Nadzieja dotknęła pogryzionych miejsc na ciele Pandory i Epimetusa, a ból natychmiast ustąpił. Potem szybko poleciała do otwarte okno i zajął się uzdrawianiem innych ofiar złych duchów, wpajając im wigor.

Tak więc, zgodnie z wierzeniami starożytnych, zło pojawiło się na świecie, niosąc ze sobą nieznośne cierpienie, ale zawsze za nim podąża nadzieja, pomagając cierpiącym ludziom i obiecując im szczęśliwą przyszłość.

Od tego czasu ludzie zapomnieli o wielu bogach, ale zawsze czcili Nadzieję.

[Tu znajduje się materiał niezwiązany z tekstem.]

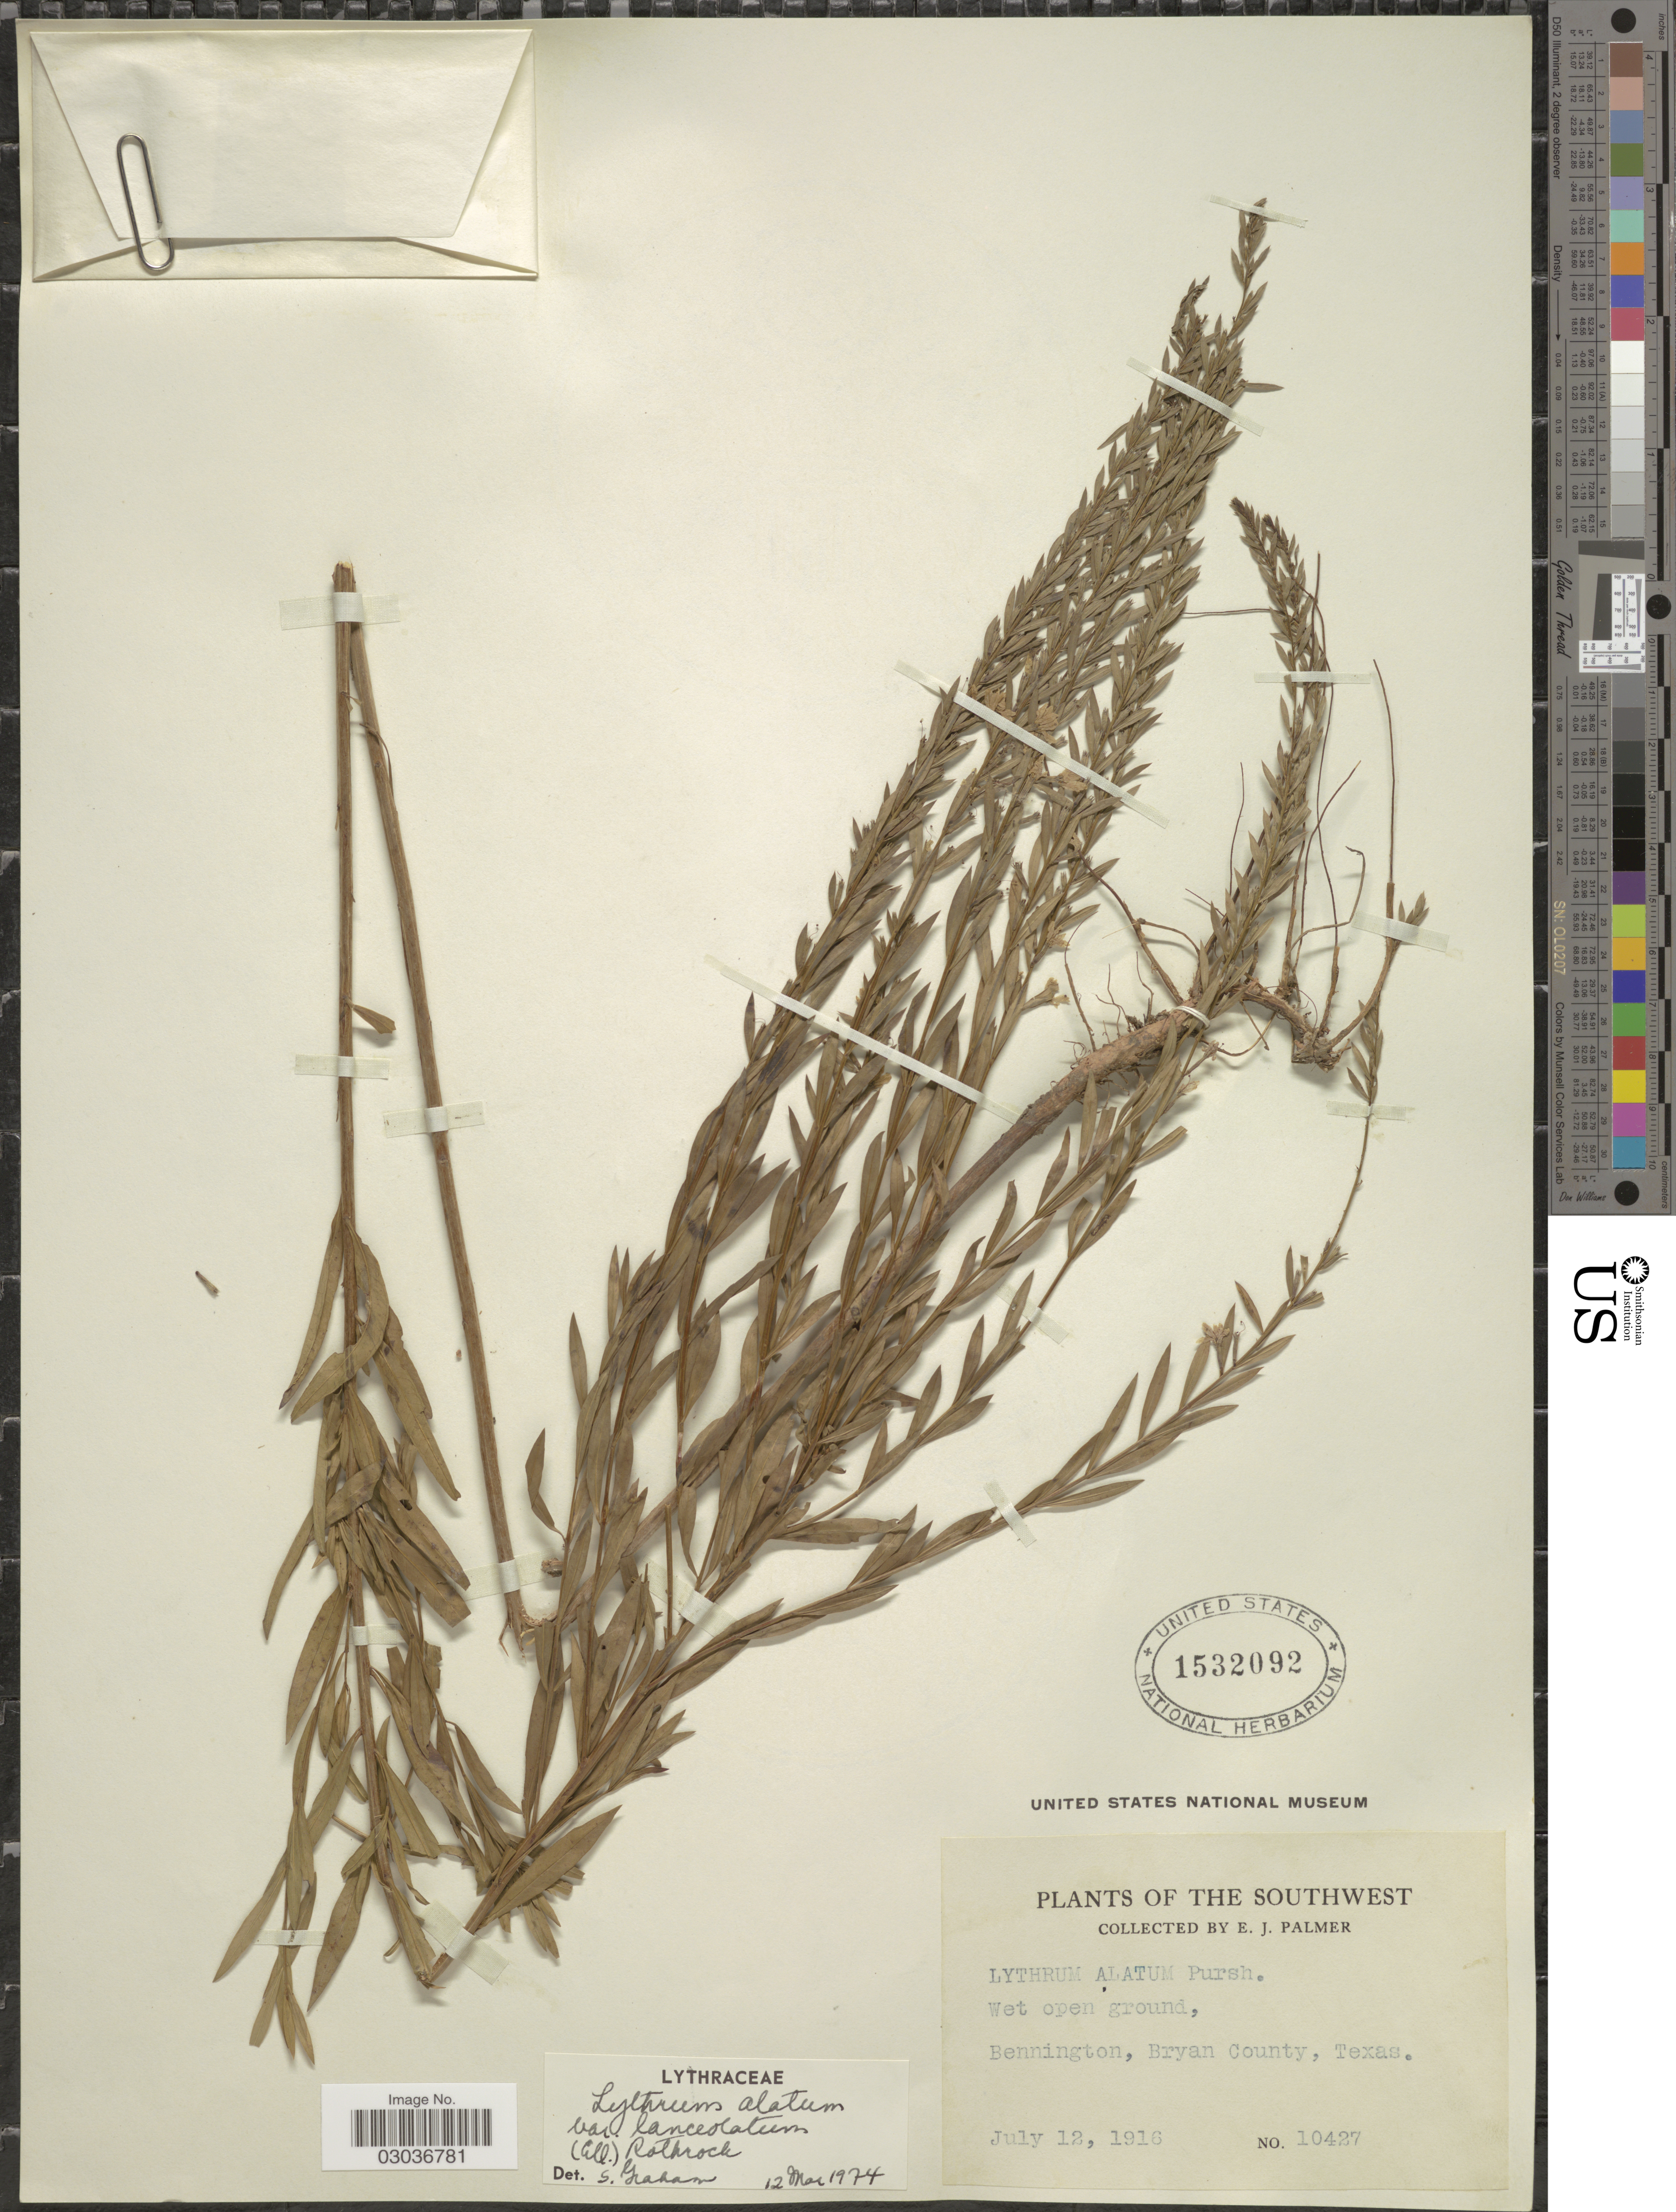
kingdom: Plantae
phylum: Tracheophyta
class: Magnoliopsida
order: Myrtales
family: Lythraceae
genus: Lythrum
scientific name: Lythrum alatum var. lanceolatum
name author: (Elliott) A. Gray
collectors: E. J. Palmer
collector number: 10427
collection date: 1916-07-12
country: United States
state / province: Texas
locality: The Southwest. Bennington, Bryan County.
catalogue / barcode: US 1532092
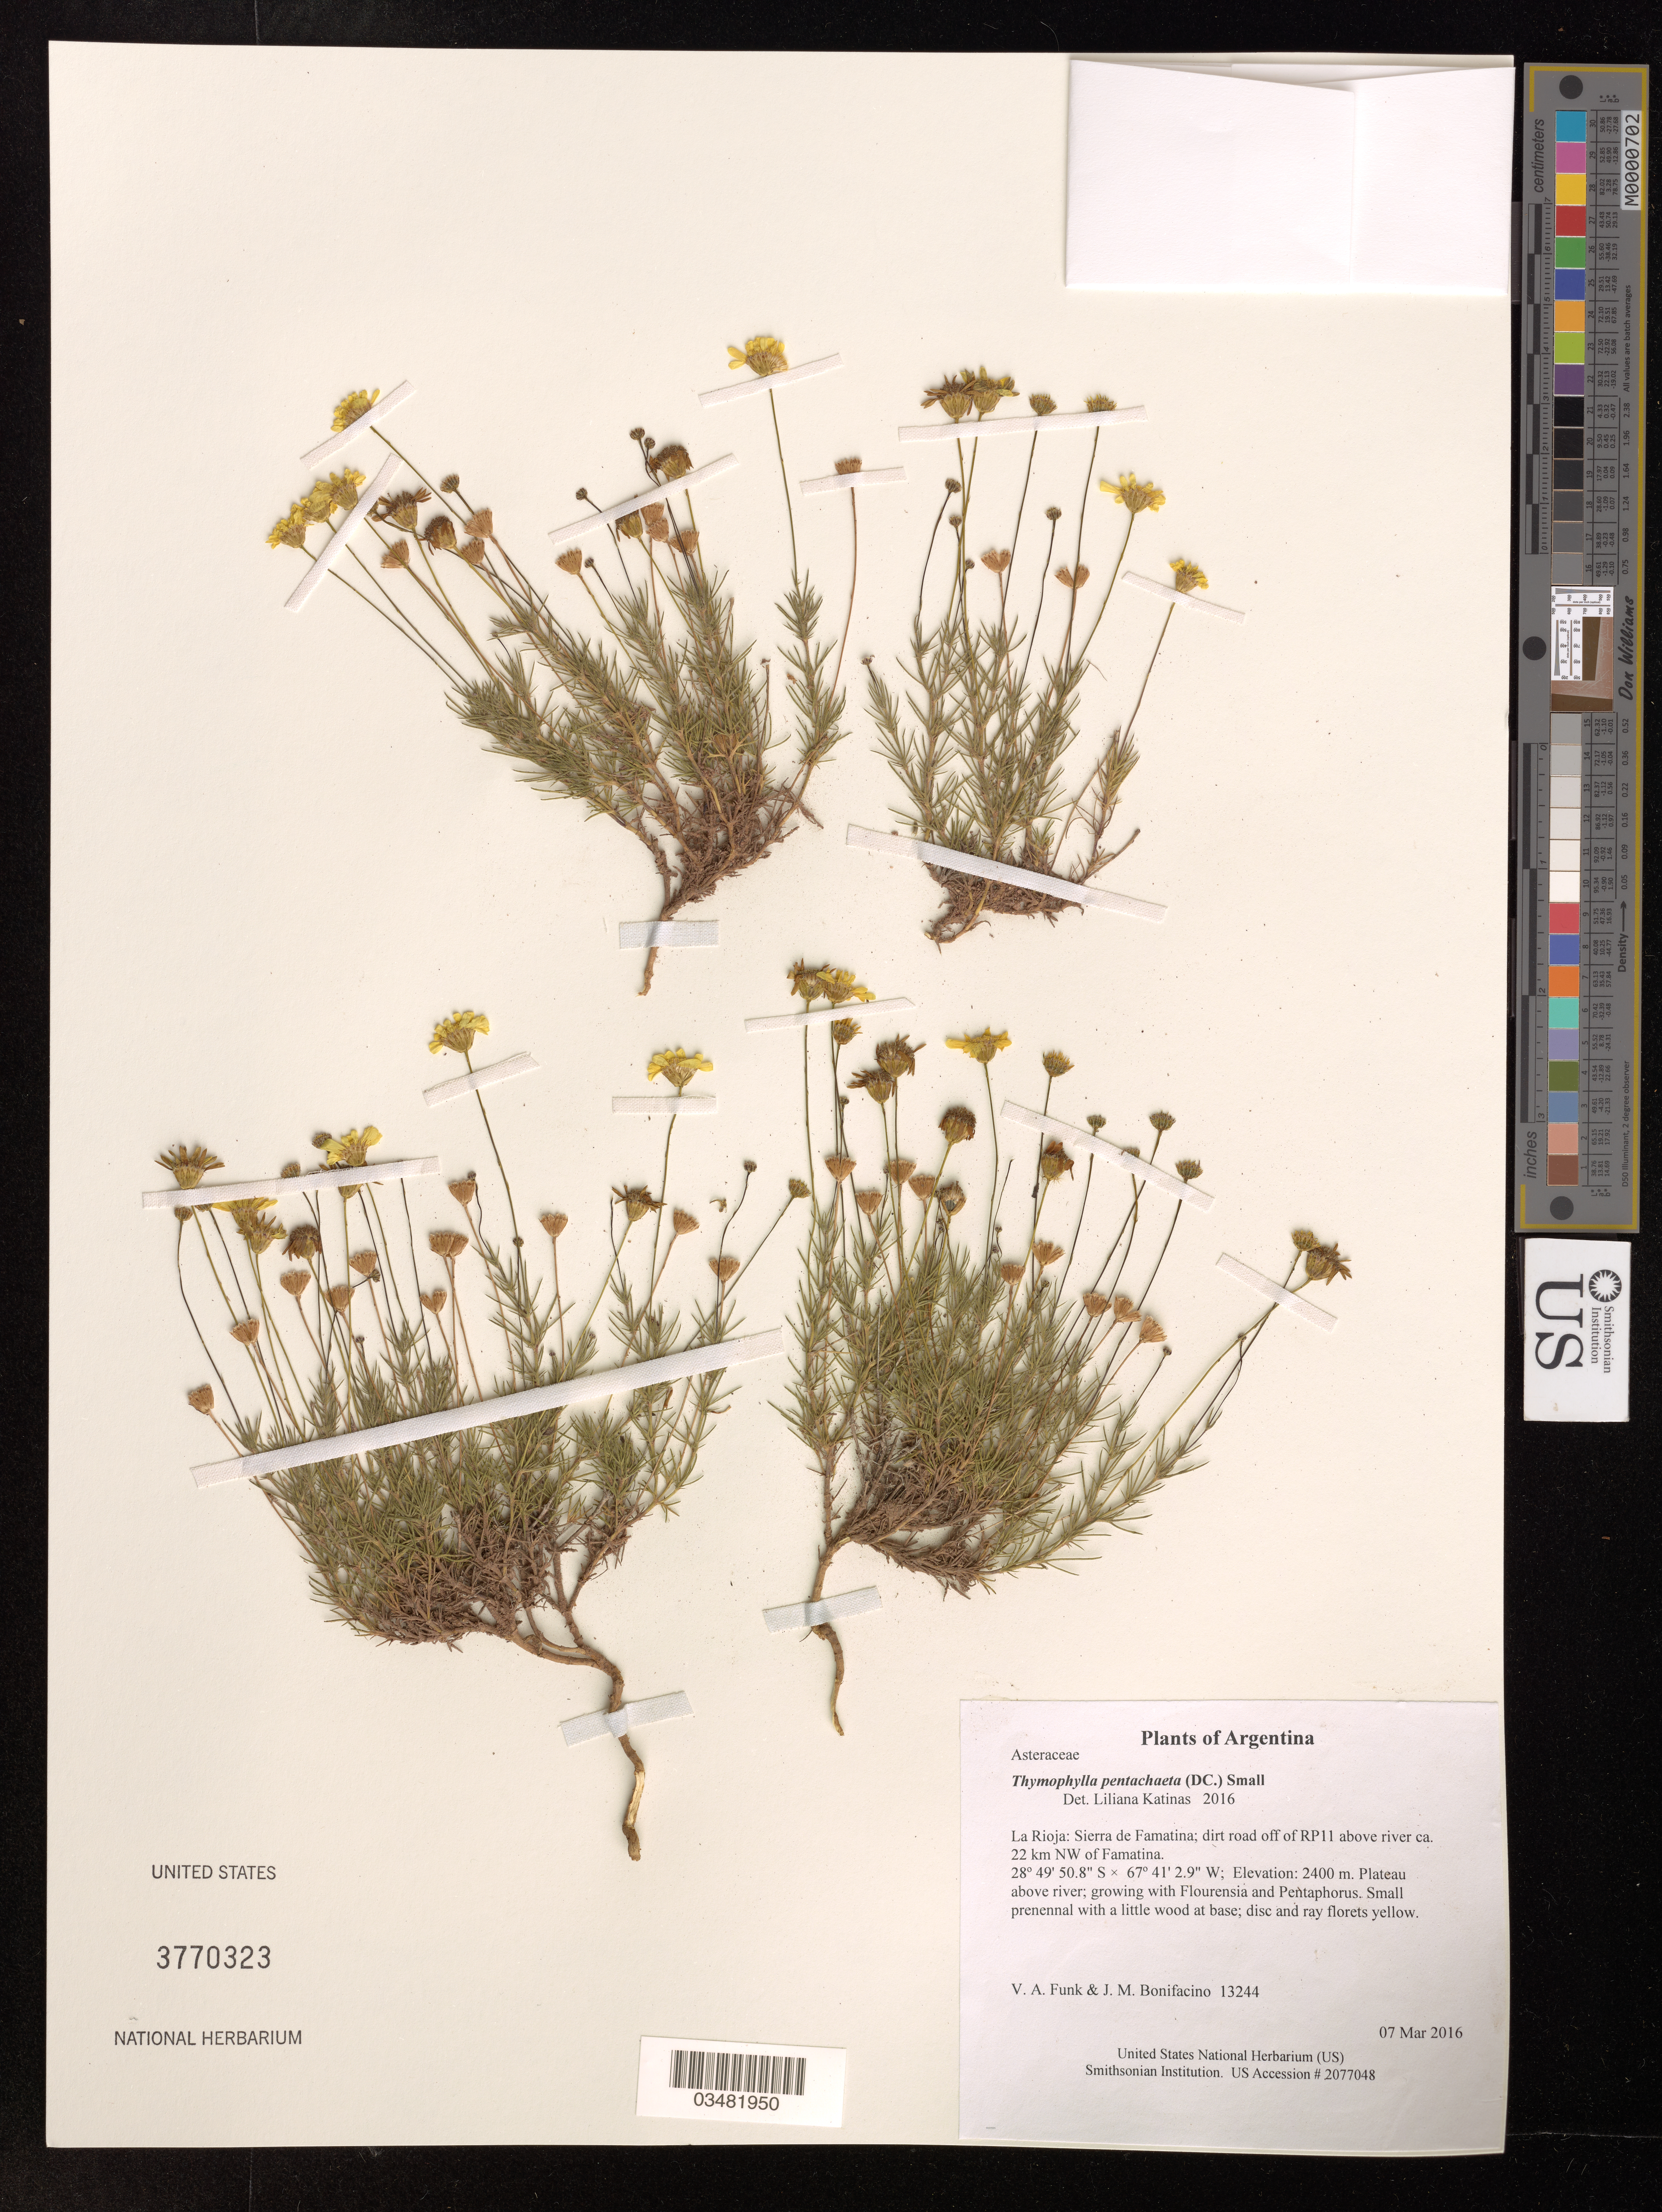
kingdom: Plantae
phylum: Tracheophyta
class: Magnoliopsida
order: Asterales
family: Asteraceae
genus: Thymophylla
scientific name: Thymophylla pentachaeta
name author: (DC.) Small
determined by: Katinas, L.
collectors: V. Funk & M. Bonifacino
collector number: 13244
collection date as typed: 7 March 2016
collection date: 2016-03-07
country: Argentina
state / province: La Rioja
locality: Sierra de Famatina; dirt road off of RP11 above river ca. 22 km NW of Famatina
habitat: Plateau above river; growing with Flourensia and Pentaphorus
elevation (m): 2400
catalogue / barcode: US 3770323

Pomimo tego, że większość ludzi zgadza się z konkluzją, że kobiety, tak jak Pandora, czynią zło i są winne wszystkiego. Wielu ekspertów uważa historię za zniekształconą przez duchownych, którzy zawsze nienawidzili kobiet za ich nieposłuszeństwo, słabą podatność na religię, inteligencję i wnikliwość, o czym pisała Inkwizycja w Hammer of the Witches. Eksperci sugerują, że Pandora mogła odkryć nie smutki, ale wiedzę (tak jak Ewa skosztowała jabłka mądrości), a tańczący i beztroscy ludzie po prostu zaczęli uświadamiać sobie swoje życie, patrząc na siebie krytycznie. bez końca tańcz i baw się w ekstazie. Ponadto bardziej nierozsądne było zatrzymanie nieznanego przedmiotu niż sprawdzenie go, sytuacja mogła rozwijać się tak, jak chcesz. I oczywiście żaden płaczliwy głos nie może pozostawić kobiety obojętnej.